# XB-52 tandem cockpit question



## ivanotter (Apr 24, 2013)

All,

Herewith a question which I seem not to be able to get a view on anywhere.

The XB-52 had a rather nice looking tandem cockpit.

Production ended up with the airliner cockpit.

1) Was it planned to end up with airliner cockpit from the start?
2) Was the tandem cockpit just for the testing phases
3) Did the cockpit layout radically change?
4) Did the XB-52 have the same cockpit area (e.g rest area, etc)
5) Was the tandem cockpit OK for testing as the flight time might have been considerable shorter than actual deployment?

If anybody should have any lay-outs a la the B-36 cockpit layout (THANKS), please.

Anyone?

Thanks in advance

Ivan


----------



## michaelmaltby (Apr 24, 2013)

My understanding of the matter is that Boeing envisioned the cockpit as implemented in the XB-52 - following the B-47 concept.

SAC Commander Mr.
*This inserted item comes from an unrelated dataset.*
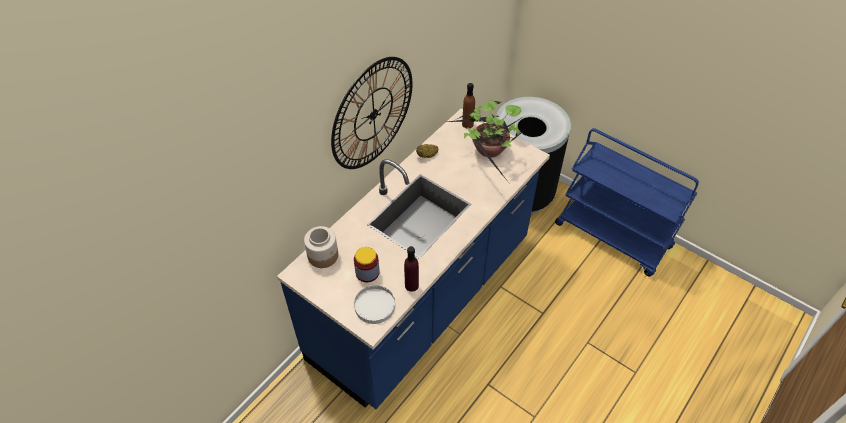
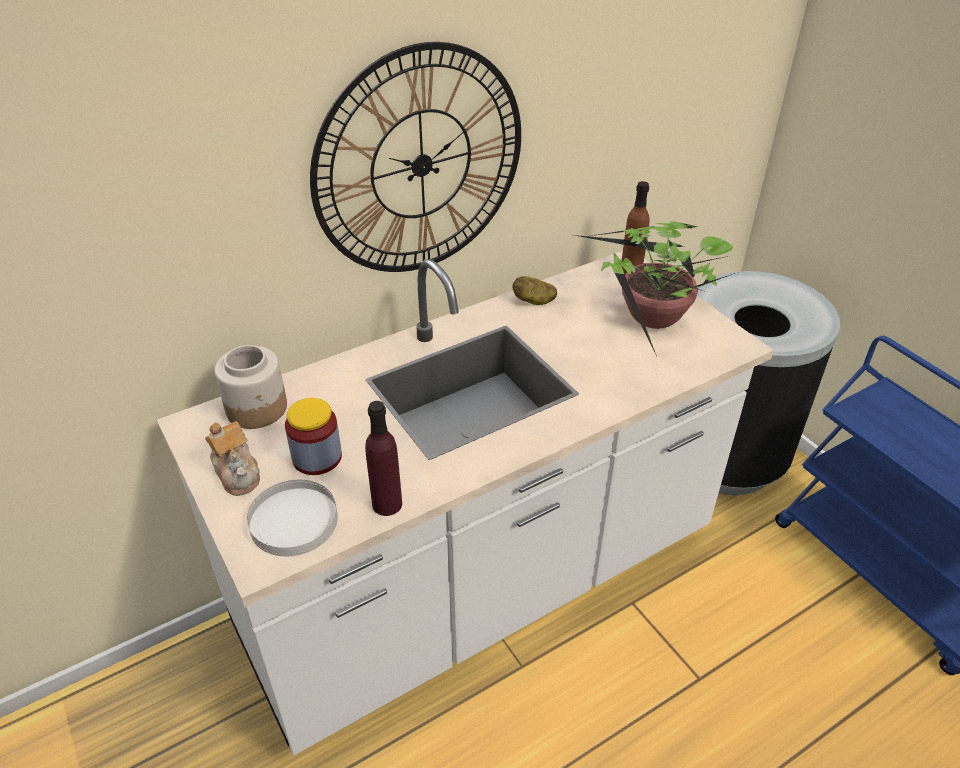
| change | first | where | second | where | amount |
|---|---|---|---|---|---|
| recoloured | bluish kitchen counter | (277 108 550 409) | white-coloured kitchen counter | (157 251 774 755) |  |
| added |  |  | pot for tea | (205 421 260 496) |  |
Curtis LeMay did not like tandem configurations, believing that side-by-side was more appropriate for bomber control.

The XB-52 thus was "accepted" by the USAF as the B-52 that we all know and love today. 

MM


----------



## ivanotter (Apr 24, 2013)

Did the pilots strap in as in a fighter jet? Could they move around at all in the tandem cockpit?

What about the other crew members? Did they have more freedom of movement?

Ivan


----------



## davparlr (Apr 24, 2013)

ivanotter said:


> Did the pilots strap in as in a fighter jet? Could they move around at all in the tandem cockpit?
> 
> What about the other crew members? Did they have more freedom of movement?
> 
> Ivan


 
I suspect it was similar to the B-47. In the B-47, the crew could get up and move around although it was tight. I suspect the B-52 would have been somewhat easier.

Google Image Result for http://www.cybermodeler.com/aircraft/b-47/images/anderson_b-47_pit1.jpg


----------



## Matt308 (Apr 24, 2013)

The side by side arrangement allows for better cockpit cross checks prodecure monitoring between flightcrew. This is the basis for crew resource managment (CRM) fundamentals in modern parlance.


----------